If human society lives as per the principles of religion as enunciated by the Supreme Lord in the holy scriptures such as the Bhagavad-gita, there is no question of poverty or any other such discrepancies. The hoarding propensity of greedy men creates imbalance in the society. The incident of a cricket ball getting auctioned for a stupendous sum is a fitting example of how illicitly hoarded money is wasted to propitiate one’s childish whims.
The Bhagavad-gita prescribes that one should not collect more than one’s requirement and anything extra that one collects should be spent for the satisfaction of Vishnu, or God. One who does not sacrifice his possessions for a higher cause is certainly a thief (stena eva sah Bg 3.12). At least fifty percent of one’s should be given away as charity, twenty five percent should be given to family members or relatives and the remainder should be saved for future personal contingencies.

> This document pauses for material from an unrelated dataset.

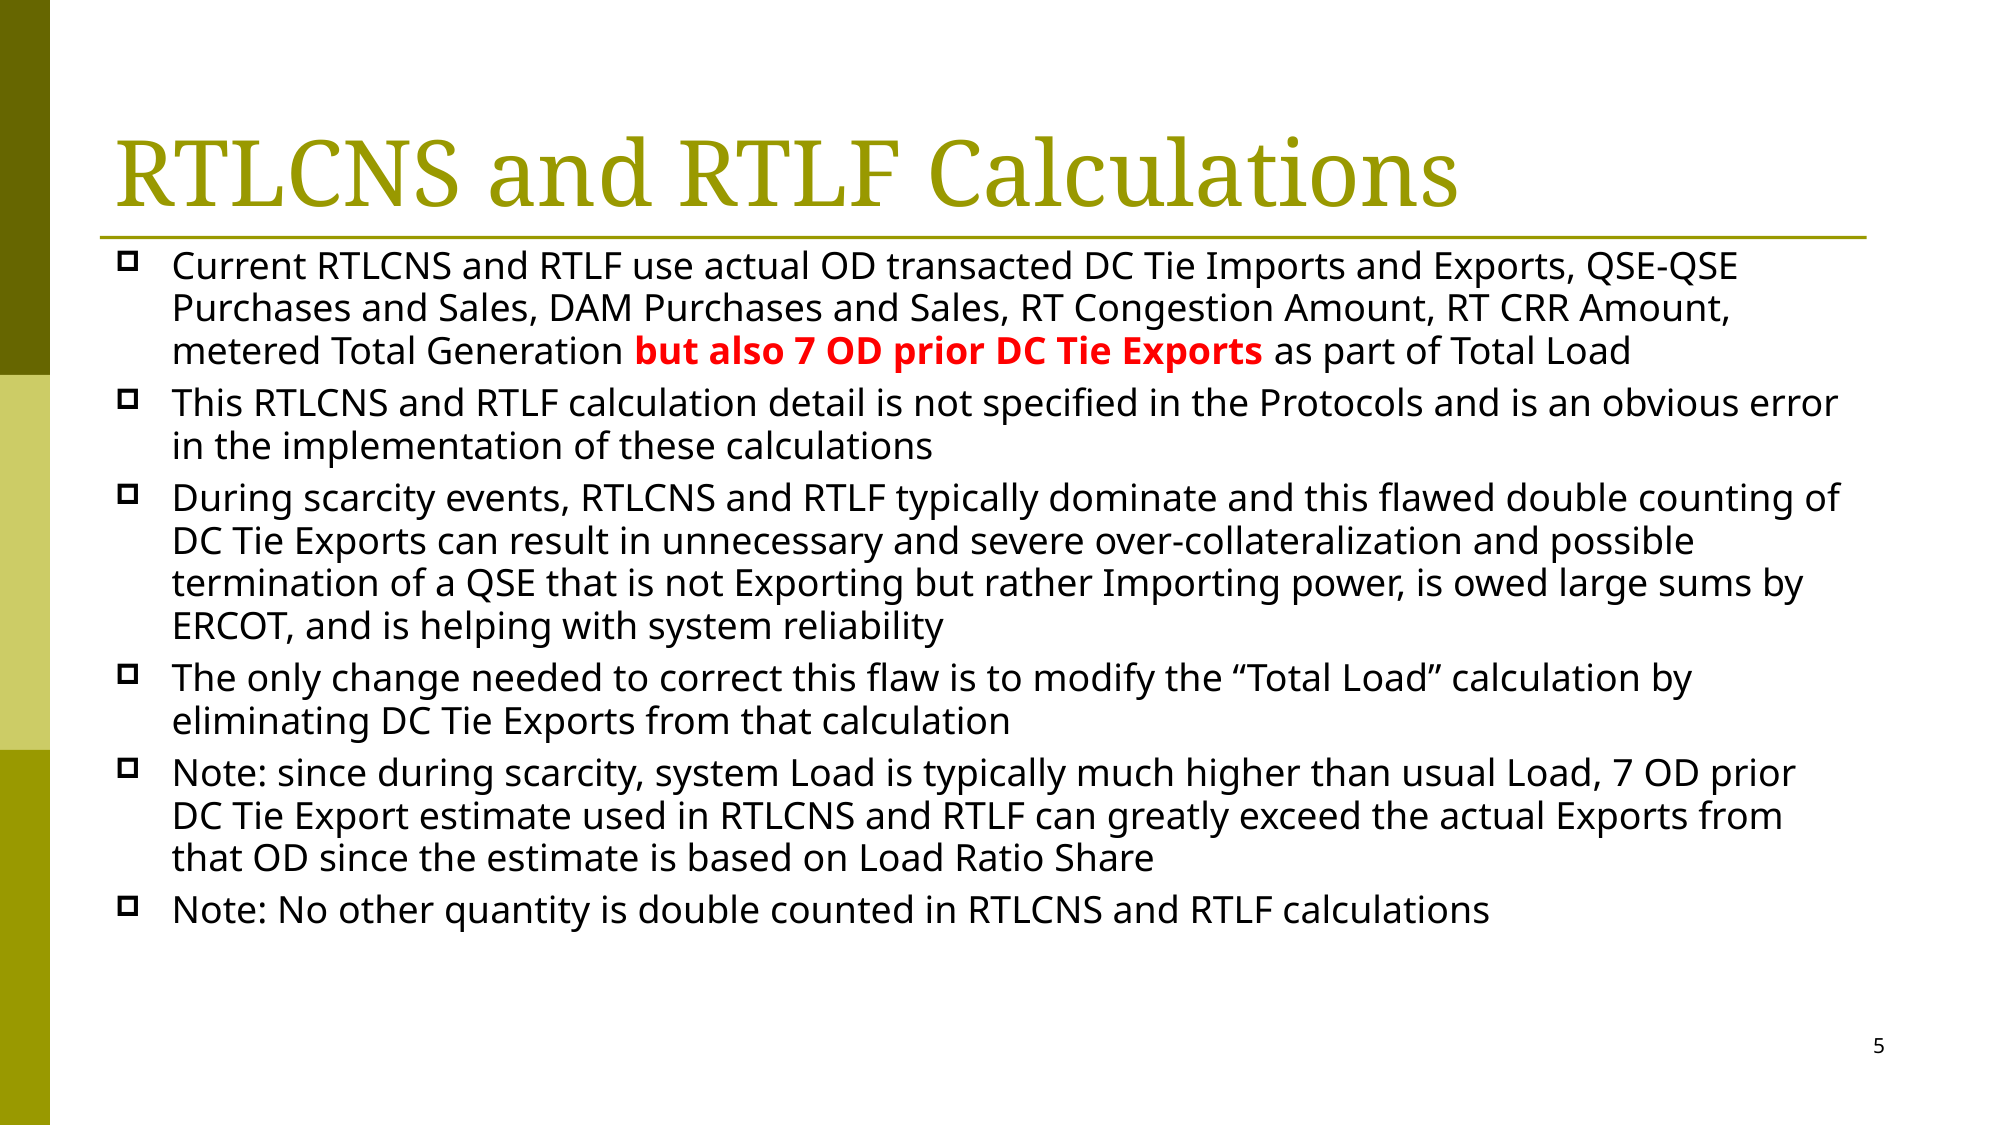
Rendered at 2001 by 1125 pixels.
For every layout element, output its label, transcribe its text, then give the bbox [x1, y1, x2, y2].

slide_number 5 [1433, 1024, 1901, 1101]
list Current RTLCNS and RTLF use actual OD transacted DC Tie Imports and Exports, QSE-QSE Purchases and Sales, DAM Purchases and Sales, RT Congestion Amount, RT CRR Amount, metered Total Generation but also 7 OD prior DC Tie Exports as part of Total Load This RTLCNS and RTLF calculation detail is not specified in the Protocols and is an obvious error in the implementation of these calculations During scarcity events, RTLCNS and RTLF typically dominate and this flawed double counting of DC Tie Exports can result in unnecessary and severe over-collateralization and possible termination of a QSE that is not Exporting but rather Importing power, is owed large sums by ERCOT, and is helping with system reliability The only change needed to correct this flaw is to modify the “Total Load” calculation by eliminating DC Tie Exports from that calculation Note: since during scarcity, system Load is typically much higher than usual Load, 7 OD prior DC Tie Export estimate used in RTLCNS and RTLF can greatly exceed the actual Exports from that OD since the estimate is based on Load Ratio Share Note: No other quantity is double counted in RTLCNS and RTLF calculations [99, 237, 1872, 961]
title RTLCNS and RTLF Calculations [99, 45, 1900, 233]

The famous Vedic mantra “isavasyam idam sarvam” from the Isopanisad says that everything that we see in this world belongs to God. Since we are parts and parcels of God, we have a right to use and consume anything and everything because it belongs to our Father. However, we should use only as much as we require and not anything more, because that would amount to infringement of someone else’s right. When we collect more than what is required, we are depriving someone else from it, who is also one of our brethren, he being a part and parcel of the same God, Who is one without a second.
Since modern society is not following this advice of the Isopanisad, there is imbalance in society. If a bag of wheat is lying unclaimed on the road, sparrows will come, eat to their content and then will fly away. However, when a man sees it lying unclaimed, he takes away the whole bag. When millions of tonnes of grains are hoarded in warehouses and trillions of dollars stashed away in Swiss bank accounts, then there is bound to be imbalance in the society …… and God cannot definitely be blamed for it.